Reproduce every record below exactly, without the pictures.
══════
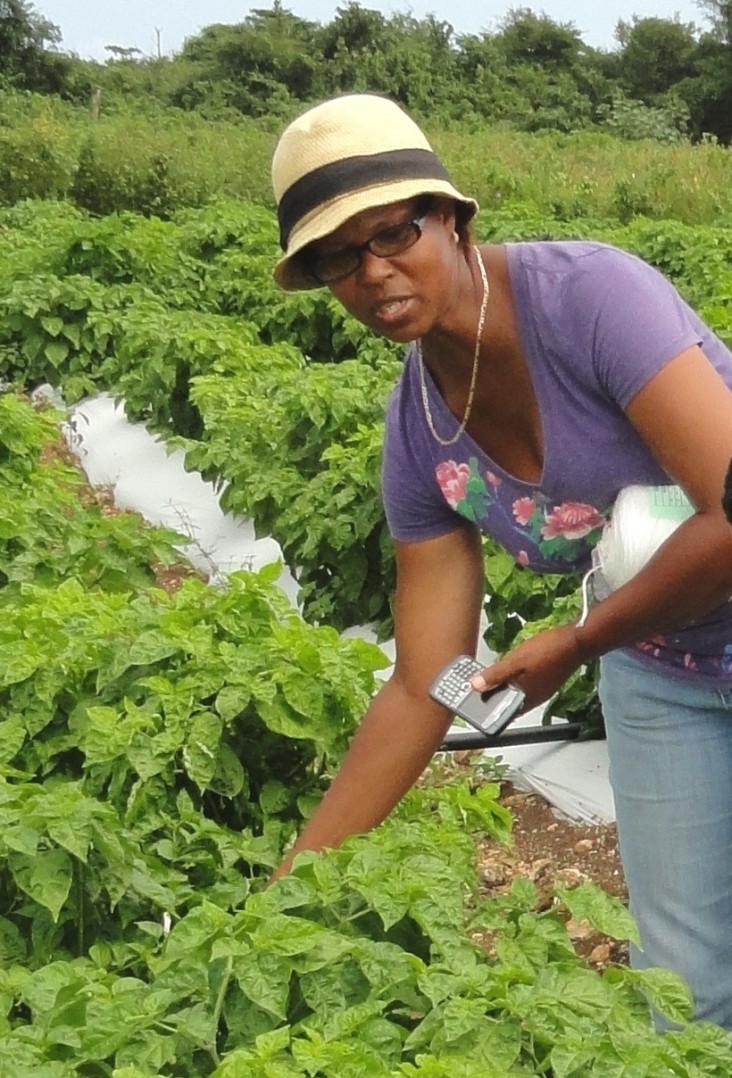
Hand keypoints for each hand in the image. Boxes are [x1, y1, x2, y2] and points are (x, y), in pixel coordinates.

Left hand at [470, 624, 585, 710]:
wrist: (577, 640)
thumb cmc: (548, 651)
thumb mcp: (516, 661)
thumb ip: (496, 674)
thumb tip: (476, 686)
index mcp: (527, 699)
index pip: (503, 712)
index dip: (488, 708)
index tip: (473, 700)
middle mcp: (536, 698)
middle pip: (510, 702)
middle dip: (494, 695)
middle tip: (479, 685)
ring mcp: (543, 689)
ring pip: (518, 692)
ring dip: (505, 686)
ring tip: (490, 676)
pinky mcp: (548, 678)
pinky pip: (527, 684)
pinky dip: (516, 680)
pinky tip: (512, 669)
══════
PROBLEM SOLUTION
Hand keypoints for each hand in the image. Boxes are [x1, y1, x2, y2] and points are (x, y), in pixel coordinates.

Left hand at [470, 624, 585, 710]:
wrist: (577, 640)
thumb cmc: (548, 651)
thumb mcp: (516, 661)
thumb ip: (496, 674)
thumb tip: (476, 686)
index mcp: (527, 699)
index pip: (503, 712)
index dip: (488, 708)
index tip: (473, 700)
middle mcp: (536, 698)
middle pip: (510, 702)
middle dip: (494, 695)
middle tip: (479, 685)
ring mcp: (543, 689)
ring pip: (518, 692)
ring dip: (505, 686)
ring tip: (490, 676)
pinky mcp: (548, 678)
pinky pip: (527, 684)
pinky dip: (516, 680)
pinky tip: (512, 669)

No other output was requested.